### EXCERPTED PASSAGE
"""

Sorry for the late post bubs. I know that this is not what was promised, but I want to make it clear that I did not slack off. Essentially what happened is that I’ve spent the last 2 weeks working on a much bigger post, which I thought I could release in just a couple of days for whatever reason, but is now looking like it might take almost a month to complete. So in the mean time, I’ll be peppering this timeline with posts about random stuff that I’m learning in the process of building said project that would be too off-topic to include in the mega post itself. Enough yapping though, let’s get down to business.

The topic today is concurrency/parallelism and how we can implement it in python for our projects. I’ll start off by explaining what exactly this means:

Concurrency vs Parallelism

  • Concurrency:
    • At least two tasks happening at the same time, but not necessarily executing simultaneously
    • Can be obtained on a single core CPU via task-switching using a mechanism known as multitasking. In this case, only one task is actually running at any given instant.

"""

### DATASET RECORDS
"""

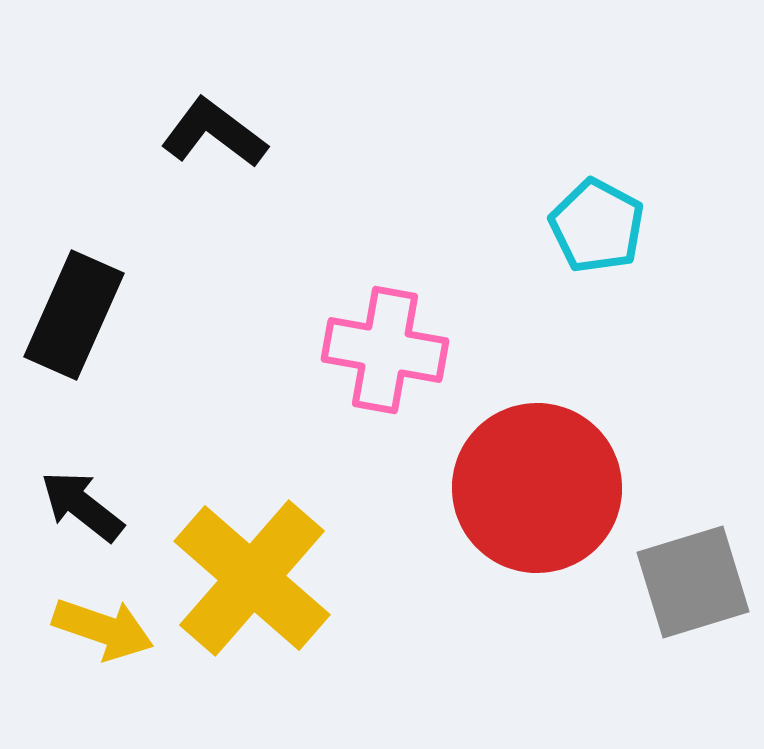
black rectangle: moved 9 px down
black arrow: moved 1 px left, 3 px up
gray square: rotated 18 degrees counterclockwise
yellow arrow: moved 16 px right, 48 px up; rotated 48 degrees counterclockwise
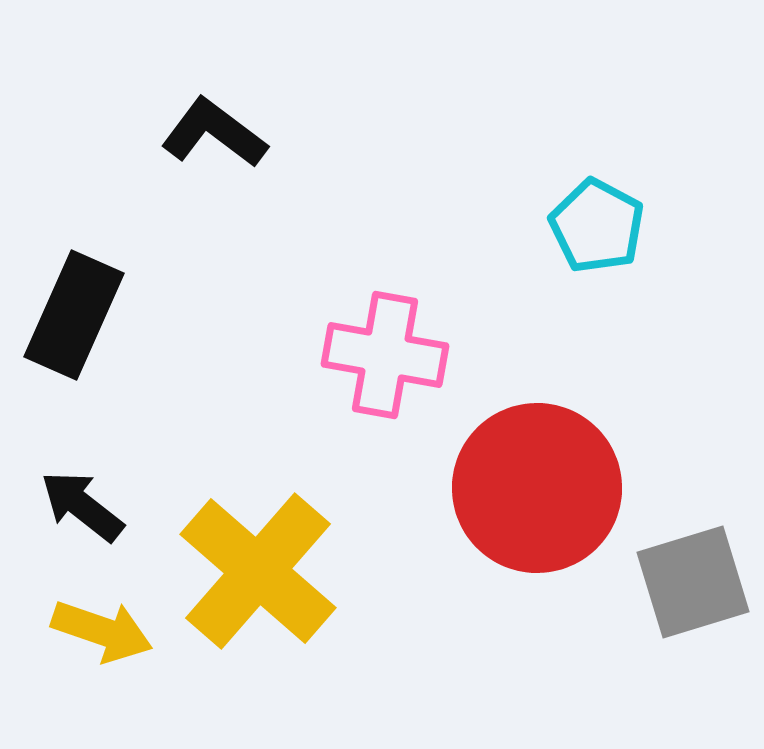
pink cross: moved 5 px down
yellow cross: moved 6 px right, 7 px up
yellow arrow: moved 1 px left, 2 px down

"""

### JOBS
A) In the post on concurrency and parallelism, how can concurrency be obtained on a single core CPU?
B) Please carry on the post on concurrency and parallelism from the point where it stops.

### OUTPUTS BY TASK
A) Via task-switching, using a mechanism known as multitasking.

B)
  • Parallelism:
    • Tasks are both concurrent and executing at the same time
    • Requires at least two CPU cores
    • Parallelism implies concurrency, but not vice versa

Concurrency vs Parallelism
Source: Deepshi Garg on Medium

Seems simple enough! But in order to fully understand how these concepts can be implemented in python, we will first need a primer on the

Python Execution Model

The python execution workflow goes like this

  1. Python source code
  2. Bytecode
  3. Python Virtual Machine (PVM)
  4. Executable
  5. Hardware

Python Execution Workflow
Source: DevOpsSchool.com

Bytecode

  • Intermediate representation of Python code
  • Platform-agnostic, allowing for cross-platform compatibility
  • Each python statement is converted into a group of bytecode instructions
  • Looks like this
from dis import dis

def add(a,b):
    return a + b

print(dis(add))

OUTPUT:

Bytecode

Python Virtual Machine (PVM)

  • Converts bytecode into machine code
  • Equipped with an interpreter to execute the bytecode
  • Typically assigns work to only one CPU due to the Global Interpreter Lock (more on this later)
  • Looks like this (shocking)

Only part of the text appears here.